## Given records
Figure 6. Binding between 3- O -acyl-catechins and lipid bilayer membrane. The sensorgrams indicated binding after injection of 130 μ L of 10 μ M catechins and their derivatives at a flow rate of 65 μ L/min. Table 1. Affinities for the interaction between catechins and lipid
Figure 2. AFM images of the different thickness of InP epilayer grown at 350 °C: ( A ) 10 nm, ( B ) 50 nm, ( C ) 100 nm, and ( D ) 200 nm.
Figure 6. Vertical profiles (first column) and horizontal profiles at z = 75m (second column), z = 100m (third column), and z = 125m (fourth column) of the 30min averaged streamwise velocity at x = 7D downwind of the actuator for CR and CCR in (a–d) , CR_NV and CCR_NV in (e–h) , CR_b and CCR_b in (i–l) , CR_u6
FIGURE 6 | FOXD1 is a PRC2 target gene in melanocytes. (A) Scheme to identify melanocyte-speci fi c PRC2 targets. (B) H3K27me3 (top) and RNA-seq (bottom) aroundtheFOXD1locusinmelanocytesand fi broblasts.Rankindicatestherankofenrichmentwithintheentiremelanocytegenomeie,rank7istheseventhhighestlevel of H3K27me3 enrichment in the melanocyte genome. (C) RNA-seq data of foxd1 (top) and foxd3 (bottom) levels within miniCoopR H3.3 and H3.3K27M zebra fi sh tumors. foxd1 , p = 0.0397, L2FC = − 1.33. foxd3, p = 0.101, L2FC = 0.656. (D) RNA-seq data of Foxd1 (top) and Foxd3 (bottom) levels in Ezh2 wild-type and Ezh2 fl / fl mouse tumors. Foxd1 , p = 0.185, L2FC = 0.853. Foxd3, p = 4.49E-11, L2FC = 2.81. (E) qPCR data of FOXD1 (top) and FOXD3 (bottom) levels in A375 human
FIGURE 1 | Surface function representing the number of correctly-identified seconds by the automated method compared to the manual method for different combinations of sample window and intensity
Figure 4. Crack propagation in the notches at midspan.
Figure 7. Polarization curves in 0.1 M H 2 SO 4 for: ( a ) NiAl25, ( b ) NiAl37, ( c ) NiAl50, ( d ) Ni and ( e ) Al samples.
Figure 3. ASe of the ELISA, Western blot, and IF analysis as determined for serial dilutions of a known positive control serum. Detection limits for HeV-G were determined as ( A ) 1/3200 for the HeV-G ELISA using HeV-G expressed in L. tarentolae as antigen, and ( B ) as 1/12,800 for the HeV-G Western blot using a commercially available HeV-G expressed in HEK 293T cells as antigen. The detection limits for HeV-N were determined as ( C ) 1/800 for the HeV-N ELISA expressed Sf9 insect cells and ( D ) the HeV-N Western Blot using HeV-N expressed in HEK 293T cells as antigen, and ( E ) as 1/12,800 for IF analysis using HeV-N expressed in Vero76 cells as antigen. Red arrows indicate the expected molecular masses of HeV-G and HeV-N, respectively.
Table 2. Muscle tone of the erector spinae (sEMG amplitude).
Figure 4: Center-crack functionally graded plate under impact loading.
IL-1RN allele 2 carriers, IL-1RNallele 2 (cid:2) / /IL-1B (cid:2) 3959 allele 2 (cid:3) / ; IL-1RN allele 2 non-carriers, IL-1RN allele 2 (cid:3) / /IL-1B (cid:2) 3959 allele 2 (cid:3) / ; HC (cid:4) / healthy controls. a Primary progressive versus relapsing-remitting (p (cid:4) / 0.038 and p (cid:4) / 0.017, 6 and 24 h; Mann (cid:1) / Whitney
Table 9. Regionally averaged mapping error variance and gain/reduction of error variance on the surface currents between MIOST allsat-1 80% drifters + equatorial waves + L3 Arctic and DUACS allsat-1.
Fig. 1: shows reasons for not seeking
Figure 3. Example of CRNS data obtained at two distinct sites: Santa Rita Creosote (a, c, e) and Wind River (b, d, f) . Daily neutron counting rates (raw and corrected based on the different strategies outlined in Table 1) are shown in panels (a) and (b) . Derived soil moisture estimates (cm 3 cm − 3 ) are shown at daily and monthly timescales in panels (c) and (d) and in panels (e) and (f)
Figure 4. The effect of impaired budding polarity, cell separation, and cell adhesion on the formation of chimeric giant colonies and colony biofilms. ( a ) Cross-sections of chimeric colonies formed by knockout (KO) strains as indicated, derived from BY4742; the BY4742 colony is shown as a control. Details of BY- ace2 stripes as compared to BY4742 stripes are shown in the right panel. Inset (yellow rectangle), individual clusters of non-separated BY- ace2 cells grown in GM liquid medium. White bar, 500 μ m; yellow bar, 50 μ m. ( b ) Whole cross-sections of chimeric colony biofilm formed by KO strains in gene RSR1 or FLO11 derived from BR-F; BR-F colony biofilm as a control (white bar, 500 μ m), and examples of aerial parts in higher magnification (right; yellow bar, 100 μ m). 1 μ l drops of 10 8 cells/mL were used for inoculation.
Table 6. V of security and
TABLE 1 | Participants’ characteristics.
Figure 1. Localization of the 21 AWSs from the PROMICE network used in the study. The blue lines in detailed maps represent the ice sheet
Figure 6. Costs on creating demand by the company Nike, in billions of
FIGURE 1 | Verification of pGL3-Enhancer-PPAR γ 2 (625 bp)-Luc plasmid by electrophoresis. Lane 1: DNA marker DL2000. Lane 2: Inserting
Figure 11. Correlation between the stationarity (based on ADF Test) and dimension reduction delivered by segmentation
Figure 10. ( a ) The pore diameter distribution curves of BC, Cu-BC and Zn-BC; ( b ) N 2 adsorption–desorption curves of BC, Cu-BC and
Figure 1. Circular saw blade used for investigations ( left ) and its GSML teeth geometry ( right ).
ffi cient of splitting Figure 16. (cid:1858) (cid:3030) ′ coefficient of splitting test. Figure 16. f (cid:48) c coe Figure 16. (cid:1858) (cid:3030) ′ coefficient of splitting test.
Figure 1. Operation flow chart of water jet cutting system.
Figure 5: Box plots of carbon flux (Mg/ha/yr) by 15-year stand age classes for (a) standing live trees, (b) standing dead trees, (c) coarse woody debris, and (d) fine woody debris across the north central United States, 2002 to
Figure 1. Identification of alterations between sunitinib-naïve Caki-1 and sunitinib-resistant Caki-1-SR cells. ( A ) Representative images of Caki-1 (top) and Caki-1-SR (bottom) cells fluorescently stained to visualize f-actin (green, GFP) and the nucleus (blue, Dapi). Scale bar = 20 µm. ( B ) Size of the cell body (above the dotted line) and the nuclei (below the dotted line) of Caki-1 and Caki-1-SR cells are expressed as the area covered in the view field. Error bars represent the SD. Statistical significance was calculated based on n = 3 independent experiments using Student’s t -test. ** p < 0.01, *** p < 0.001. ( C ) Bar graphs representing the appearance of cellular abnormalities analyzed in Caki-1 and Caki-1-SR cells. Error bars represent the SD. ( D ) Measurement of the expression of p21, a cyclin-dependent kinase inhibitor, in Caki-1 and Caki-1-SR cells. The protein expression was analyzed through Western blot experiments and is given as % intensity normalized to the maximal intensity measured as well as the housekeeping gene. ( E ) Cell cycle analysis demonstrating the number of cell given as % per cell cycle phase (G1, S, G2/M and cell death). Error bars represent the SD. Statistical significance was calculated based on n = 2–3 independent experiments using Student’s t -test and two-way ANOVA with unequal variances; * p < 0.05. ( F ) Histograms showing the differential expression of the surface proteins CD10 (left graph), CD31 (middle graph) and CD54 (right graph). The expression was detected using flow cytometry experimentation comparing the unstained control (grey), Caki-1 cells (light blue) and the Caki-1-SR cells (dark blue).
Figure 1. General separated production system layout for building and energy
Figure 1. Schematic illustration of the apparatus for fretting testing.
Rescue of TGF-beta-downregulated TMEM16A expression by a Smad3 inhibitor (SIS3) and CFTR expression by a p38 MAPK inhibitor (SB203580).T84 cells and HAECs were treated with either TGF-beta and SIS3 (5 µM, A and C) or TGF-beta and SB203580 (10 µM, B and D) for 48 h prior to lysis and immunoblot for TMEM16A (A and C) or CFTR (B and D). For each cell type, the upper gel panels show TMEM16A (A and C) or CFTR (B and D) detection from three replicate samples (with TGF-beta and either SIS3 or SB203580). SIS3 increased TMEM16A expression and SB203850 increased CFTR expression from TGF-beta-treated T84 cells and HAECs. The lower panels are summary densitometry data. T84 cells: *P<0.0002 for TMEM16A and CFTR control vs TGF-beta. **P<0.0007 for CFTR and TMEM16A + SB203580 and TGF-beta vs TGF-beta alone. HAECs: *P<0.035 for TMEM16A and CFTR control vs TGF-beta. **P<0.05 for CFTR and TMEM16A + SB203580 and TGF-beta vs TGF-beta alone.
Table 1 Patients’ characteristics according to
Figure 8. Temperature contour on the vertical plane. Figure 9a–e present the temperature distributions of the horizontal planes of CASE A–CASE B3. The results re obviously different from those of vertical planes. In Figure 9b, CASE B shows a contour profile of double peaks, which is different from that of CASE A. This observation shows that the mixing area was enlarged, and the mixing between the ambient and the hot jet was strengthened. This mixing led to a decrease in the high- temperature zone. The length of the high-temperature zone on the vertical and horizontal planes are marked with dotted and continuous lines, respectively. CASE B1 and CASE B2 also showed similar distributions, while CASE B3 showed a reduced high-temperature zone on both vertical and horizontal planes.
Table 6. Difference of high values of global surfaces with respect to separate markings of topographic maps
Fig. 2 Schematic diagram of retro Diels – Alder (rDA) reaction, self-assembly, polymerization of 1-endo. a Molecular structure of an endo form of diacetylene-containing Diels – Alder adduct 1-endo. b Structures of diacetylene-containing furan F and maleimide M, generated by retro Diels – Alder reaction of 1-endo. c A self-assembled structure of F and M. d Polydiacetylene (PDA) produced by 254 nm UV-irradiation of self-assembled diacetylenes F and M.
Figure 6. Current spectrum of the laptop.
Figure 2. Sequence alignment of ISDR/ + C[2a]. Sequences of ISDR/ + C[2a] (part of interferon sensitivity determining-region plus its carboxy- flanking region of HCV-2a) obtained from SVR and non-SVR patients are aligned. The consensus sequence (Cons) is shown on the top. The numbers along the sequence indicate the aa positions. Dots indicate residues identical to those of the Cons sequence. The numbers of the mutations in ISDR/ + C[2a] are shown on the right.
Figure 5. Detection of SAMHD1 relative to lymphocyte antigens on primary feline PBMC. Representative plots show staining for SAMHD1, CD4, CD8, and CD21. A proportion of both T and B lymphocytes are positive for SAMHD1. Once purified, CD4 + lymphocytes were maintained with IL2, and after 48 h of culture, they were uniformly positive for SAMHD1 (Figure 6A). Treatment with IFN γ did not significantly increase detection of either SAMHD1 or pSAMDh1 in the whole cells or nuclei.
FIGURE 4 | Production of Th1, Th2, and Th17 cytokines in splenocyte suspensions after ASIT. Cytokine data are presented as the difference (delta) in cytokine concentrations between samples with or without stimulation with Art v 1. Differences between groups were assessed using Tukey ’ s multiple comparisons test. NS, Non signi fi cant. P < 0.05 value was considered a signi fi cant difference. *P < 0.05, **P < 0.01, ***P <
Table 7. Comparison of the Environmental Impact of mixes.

## Exercise goal
Reproduce every line in the records above that contains the word "characteristics".

## Reply to the task
TABLE 1 | Participants’ characteristics.
Table 1 Patients’ characteristics according to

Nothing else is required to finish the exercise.